HWC supported types mapping
To create HWC API apps, you must know how Hive Warehouse Connector maps Apache Hive types to Apache Spark types, and vice versa. Awareness of a few unsupported types helps you avoid problems.
Spark-Hive supported types mapping
The following types are supported by the HiveWareHouseConnector library:
Spark Type | Hive Type |
---|---|
ByteType | TinyInt |
ShortType | SmallInt |
IntegerType | Integer |
LongType | BigInt |
FloatType | Float |
DoubleType | Double |
DecimalType | Decimal |
StringType* | String, Varchar* |
BinaryType | Binary |
BooleanType | Boolean |
TimestampType** | Timestamp** |
DateType | Date |
ArrayType | Array |
StructType | Struct |
Notes:
* StringType (Spark) and String, Varchar (Hive)
A Hive String or Varchar column is converted to a Spark StringType column.

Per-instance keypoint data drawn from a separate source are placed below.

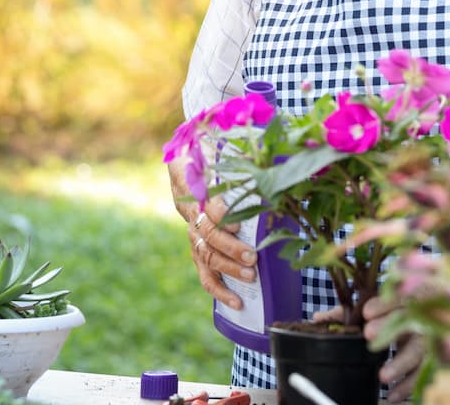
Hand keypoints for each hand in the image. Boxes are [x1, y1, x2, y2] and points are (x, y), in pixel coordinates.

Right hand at [167, 159, 257, 309]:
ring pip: (205, 256)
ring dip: (228, 268)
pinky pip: (204, 274)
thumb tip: (261, 157)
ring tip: (251, 276)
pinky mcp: (198, 251)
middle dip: (229, 248)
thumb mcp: (219, 147)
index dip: (218, 215)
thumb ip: (238, 155)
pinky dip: (219, 290)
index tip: (236, 223)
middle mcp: (190, 211)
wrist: (188, 164)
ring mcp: (192, 234)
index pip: (203, 203)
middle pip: (205, 235)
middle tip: (252, 256)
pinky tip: (236, 302)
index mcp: (191, 182)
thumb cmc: (212, 155)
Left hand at [314, 299, 424, 402]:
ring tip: (382, 376)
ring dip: (400, 363)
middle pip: (409, 320)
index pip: (397, 296)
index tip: (366, 312)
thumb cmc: (387, 315)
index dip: (384, 304)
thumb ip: (346, 314)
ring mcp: (426, 339)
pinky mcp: (430, 360)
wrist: (420, 320)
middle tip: (368, 335)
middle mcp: (420, 317)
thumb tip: (318, 318)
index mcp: (405, 299)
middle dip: (389, 327)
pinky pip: (421, 374)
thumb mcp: (369, 311)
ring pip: (418, 351)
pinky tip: (392, 395)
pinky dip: (407, 386)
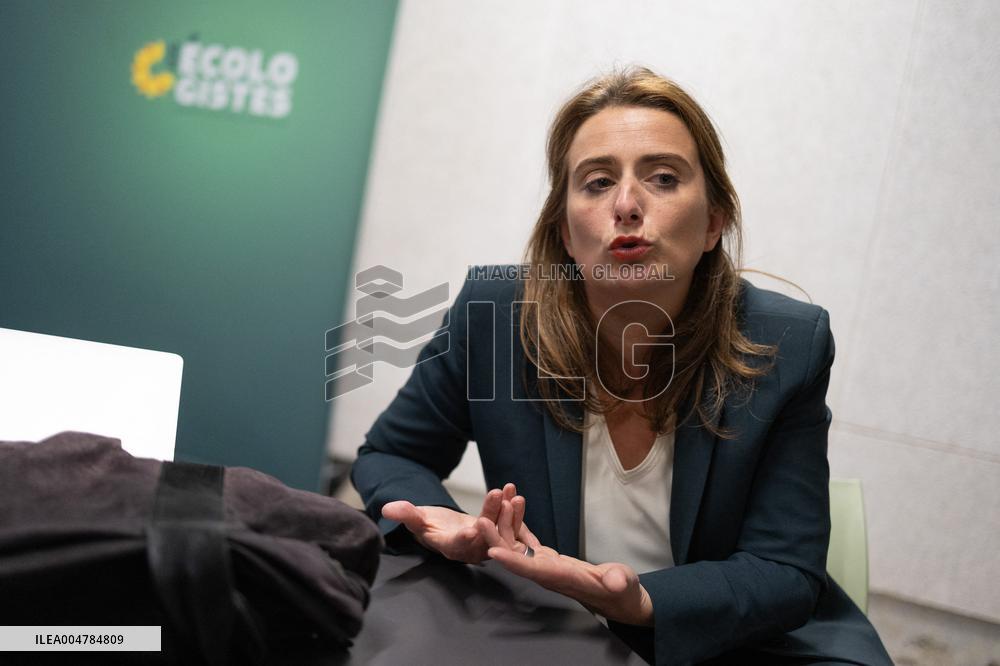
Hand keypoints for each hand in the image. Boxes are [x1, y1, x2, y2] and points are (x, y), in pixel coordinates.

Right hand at [381, 483, 525, 563]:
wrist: (445, 527)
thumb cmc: (428, 524)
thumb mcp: (416, 519)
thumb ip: (405, 514)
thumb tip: (387, 509)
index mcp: (450, 547)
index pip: (457, 545)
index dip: (463, 539)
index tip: (469, 530)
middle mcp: (470, 549)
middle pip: (483, 534)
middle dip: (491, 515)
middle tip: (497, 495)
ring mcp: (486, 542)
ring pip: (500, 529)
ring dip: (507, 511)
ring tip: (510, 492)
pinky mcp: (497, 534)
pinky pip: (508, 523)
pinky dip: (512, 508)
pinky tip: (514, 491)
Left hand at [478, 515, 653, 626]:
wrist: (619, 595)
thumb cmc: (621, 590)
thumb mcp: (622, 584)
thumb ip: (618, 582)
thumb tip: (616, 581)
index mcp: (560, 578)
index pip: (530, 570)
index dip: (511, 561)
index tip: (491, 552)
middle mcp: (545, 573)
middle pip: (514, 556)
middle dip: (496, 539)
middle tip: (479, 520)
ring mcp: (544, 565)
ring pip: (517, 545)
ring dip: (506, 525)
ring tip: (499, 501)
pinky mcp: (547, 558)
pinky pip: (527, 540)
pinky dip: (519, 524)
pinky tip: (513, 507)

When a Spark StringType column has maxLength metadata, it is converted to a Hive Varchar column; otherwise, it is converted to a Hive String column.
** Timestamp (Hive)
The Hive Timestamp column loses submicrosecond precision when converted to a Spark TimestampType column because a Spark TimestampType column has microsecond precision, while a Hive Timestamp column has nanosecond precision.

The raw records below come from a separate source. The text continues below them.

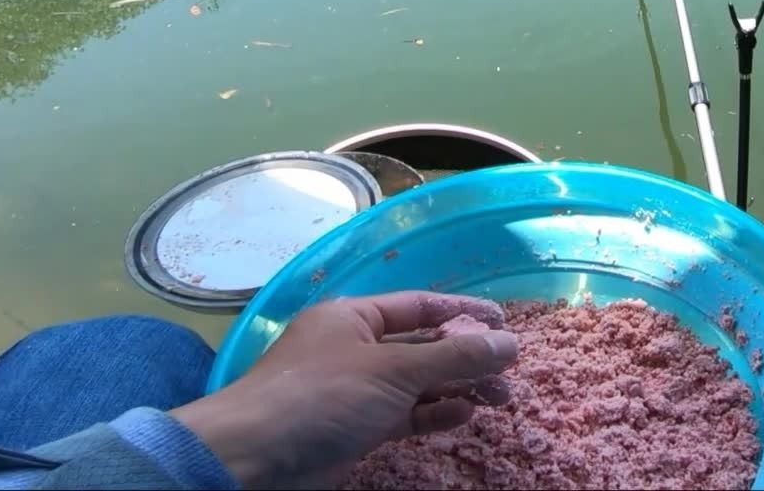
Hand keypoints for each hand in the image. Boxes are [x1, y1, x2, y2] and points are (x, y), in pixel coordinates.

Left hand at [171, 291, 516, 488]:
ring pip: (415, 383)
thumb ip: (453, 359)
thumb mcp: (392, 371)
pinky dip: (432, 413)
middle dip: (466, 357)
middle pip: (421, 345)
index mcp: (352, 315)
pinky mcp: (352, 428)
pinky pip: (402, 414)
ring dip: (456, 388)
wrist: (254, 458)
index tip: (505, 323)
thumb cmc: (320, 396)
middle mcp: (352, 347)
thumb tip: (507, 343)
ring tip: (499, 397)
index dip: (463, 313)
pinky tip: (463, 414)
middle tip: (509, 372)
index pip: (419, 306)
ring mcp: (351, 389)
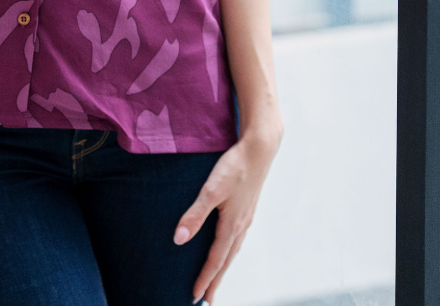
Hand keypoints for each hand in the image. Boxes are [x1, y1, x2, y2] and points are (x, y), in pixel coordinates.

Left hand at [174, 124, 282, 303]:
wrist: (259, 149)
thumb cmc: (235, 167)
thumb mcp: (211, 189)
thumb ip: (195, 214)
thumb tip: (179, 239)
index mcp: (232, 225)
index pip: (215, 260)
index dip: (204, 278)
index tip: (195, 296)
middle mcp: (241, 225)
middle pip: (226, 260)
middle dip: (215, 280)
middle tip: (207, 300)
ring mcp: (246, 217)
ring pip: (233, 250)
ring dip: (223, 266)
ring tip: (215, 278)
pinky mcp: (248, 207)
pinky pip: (237, 237)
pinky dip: (230, 249)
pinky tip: (227, 245)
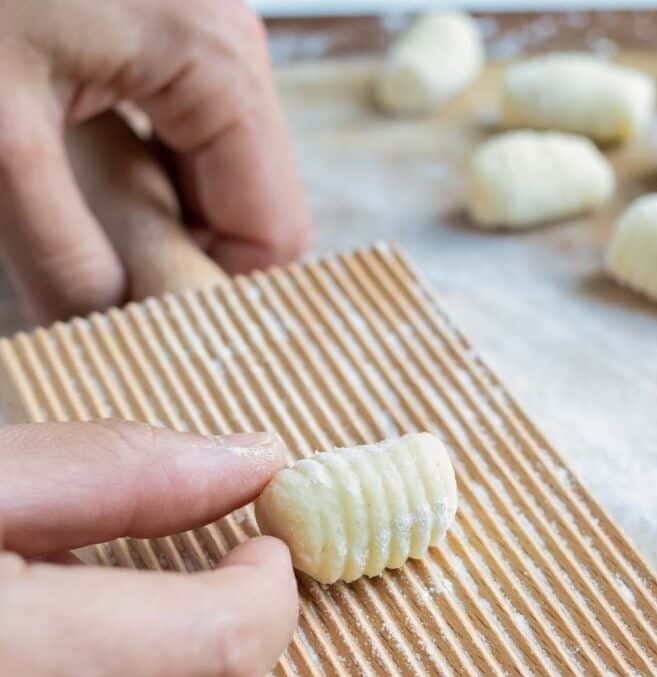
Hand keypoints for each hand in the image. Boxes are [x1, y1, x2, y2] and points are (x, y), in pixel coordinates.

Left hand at [0, 0, 310, 323]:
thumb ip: (62, 253)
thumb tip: (105, 333)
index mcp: (219, 67)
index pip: (273, 238)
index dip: (214, 300)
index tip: (146, 327)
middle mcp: (231, 51)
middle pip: (250, 212)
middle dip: (181, 263)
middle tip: (102, 284)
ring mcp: (200, 42)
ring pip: (214, 184)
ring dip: (154, 228)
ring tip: (77, 225)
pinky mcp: (162, 41)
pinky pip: (179, 145)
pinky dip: (139, 187)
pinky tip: (78, 181)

Hive timestamps are interpreted as UTC
. When reading data from Hive,
timestamps are adjusted according to the local timezone of the Spark session. For example,
if Spark is running in the America/New_York
timezone, a Hive timestamp
2018-06-21 09:00:00
is imported into Spark as 2018-06-21
05:00:00
due to the 4-hour time difference between
America/New_York
and UTC
.
Spark-Hive unsupported types
Spark Type | Hive Type |
---|---|
CalendarIntervalType | Interval |
N/A | Char |
MapType | Map |
N/A | Union |
NullType | N/A |
TimestampType | Timestamp With Timezone |